By | Published on Monday 18 January 2021

Night Time Industries Association

The Night Time Industries Association has welcomed a ruling in the UK Supreme Court last week regarding insurance payouts to companies negatively impacted by the COVID pandemic, although it added that it is still processing the judgement to figure out exactly what it means for its members.

During the original COVID lockdown, the NTIA and others criticised a number of insurers for refusing to pay out to companies that had business interruption policies which – those companies argued – should have kicked in as soon as the government ordered high street business to close their doors in a bid to combat the spread of the coronavirus.

Responding to that criticism, the UK’s Financial Conduct Authority took eight insurers to court to basically get a judicial opinion on how various common phrases in insurance policies should be interpreted in the context of COVID-19. Of particular interest were phrases relating to business interruption caused by disease or government measures that force temporary closure.

The FCA hoped that its action would provide clarity on the various common phrases it had identified, to save each individual policyholder that had been denied a business interruption payout from having to separately fight their claim through the courts.

The High Court made its ruling back in September, in a judgement that then FCA interim CEO Christopher Woolard said was “a significant step in resolving the uncertainty being faced by policyholders”.

Both insurers and the FCA then appealed that ruling, with the Supreme Court reaching its conclusions last week. In the main, the top court allowed the FCA’s appeal but dismissed the appeal made by the insurers, which is good news for those companies who, based on the original High Court ruling, can no longer be denied payouts on their business interruption policies.

Welcoming last week’s judgement – which should benefit venues, clubs and other night-time businesses – the NTIA said in a joint statement with insurance broker NDML: “We are pleased that the Supreme Court has provided a positive assessment of a number of insurance policies that will affect our clients”.

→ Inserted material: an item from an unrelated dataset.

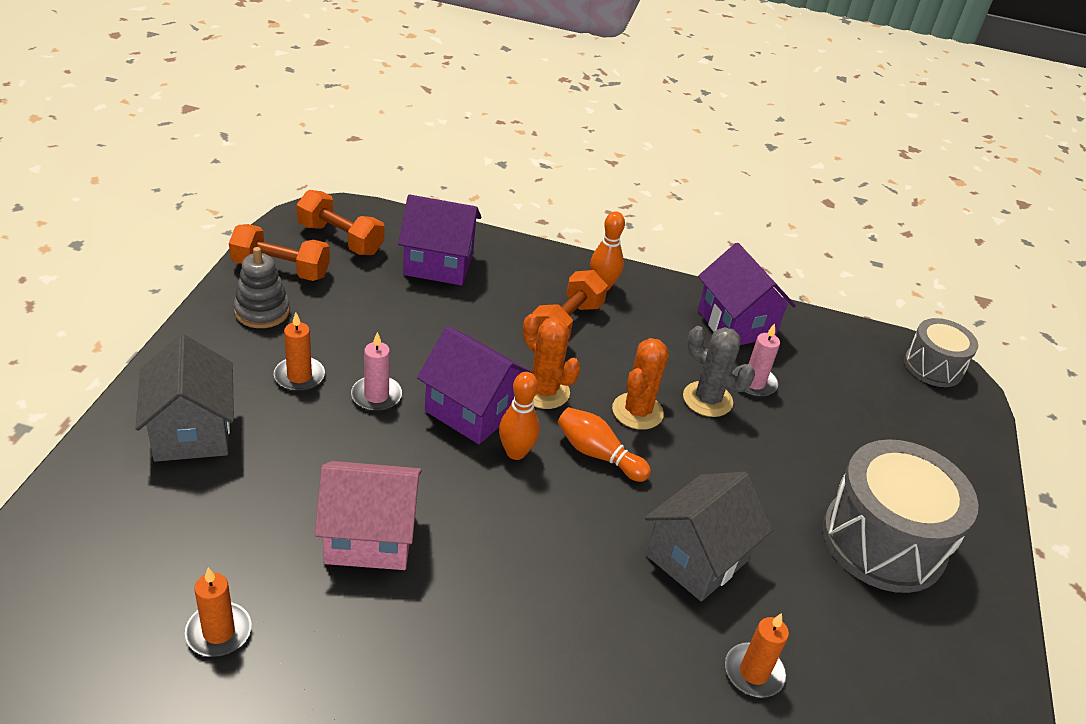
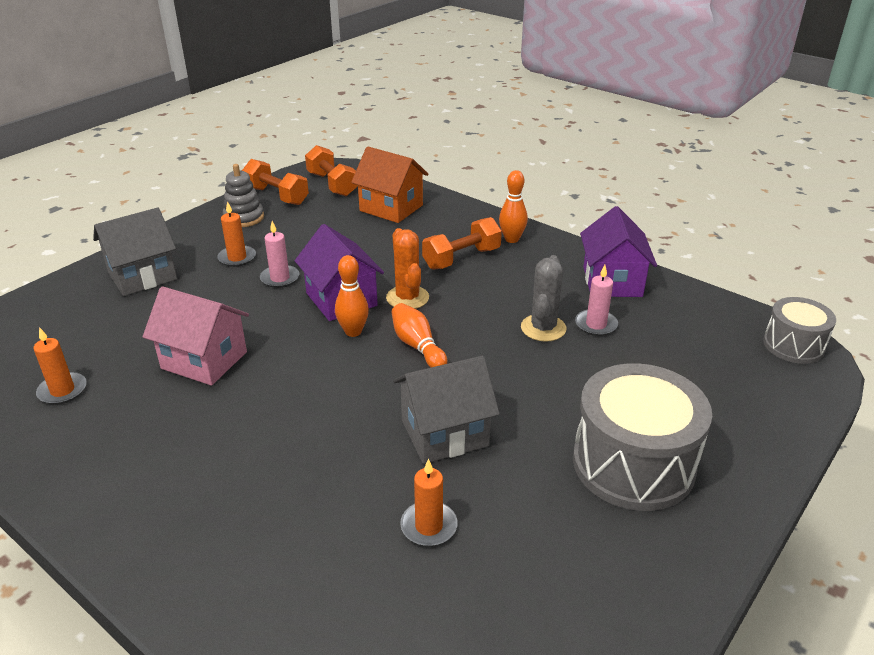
camera: 30 degrees right, 5 degrees down
grey house [136,334,234,462] -> grey house turned 45 degrees clockwise [93,207,177,296]
purple house [398,194,481,285] -> orange house [351,147,428,223]
orange cactus [612,338,669,430] -> none
grey cactus [683,326,755,417] -> grey cactus turned 45 degrees clockwise [521,255,566,342]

“However”, they added, “we also know that the devil is in the detail and therefore we are currently engaged in a meticulous reading of this judgement in order to ensure that we provide as many clients as possible with the maximum available coverage in light of the Supreme Court’s directions”.

NTIA boss Michael Kill said on Friday that the judgement was a “moral victory” for those businesses denied payouts from insurers when such payments should have been made. “We are extremely pleased that the Supreme Court has dismissed the insurers appeal claims and supported the rights of thousands of businesses to be able to claim against there business interruption insurance”.

While confirming that he and NDML were still going through the detail of the judgment and how it will impact on different kinds of policies, Kill urged insurers to now do the right thing and make payments to those favoured by the court rulings as quickly as possible.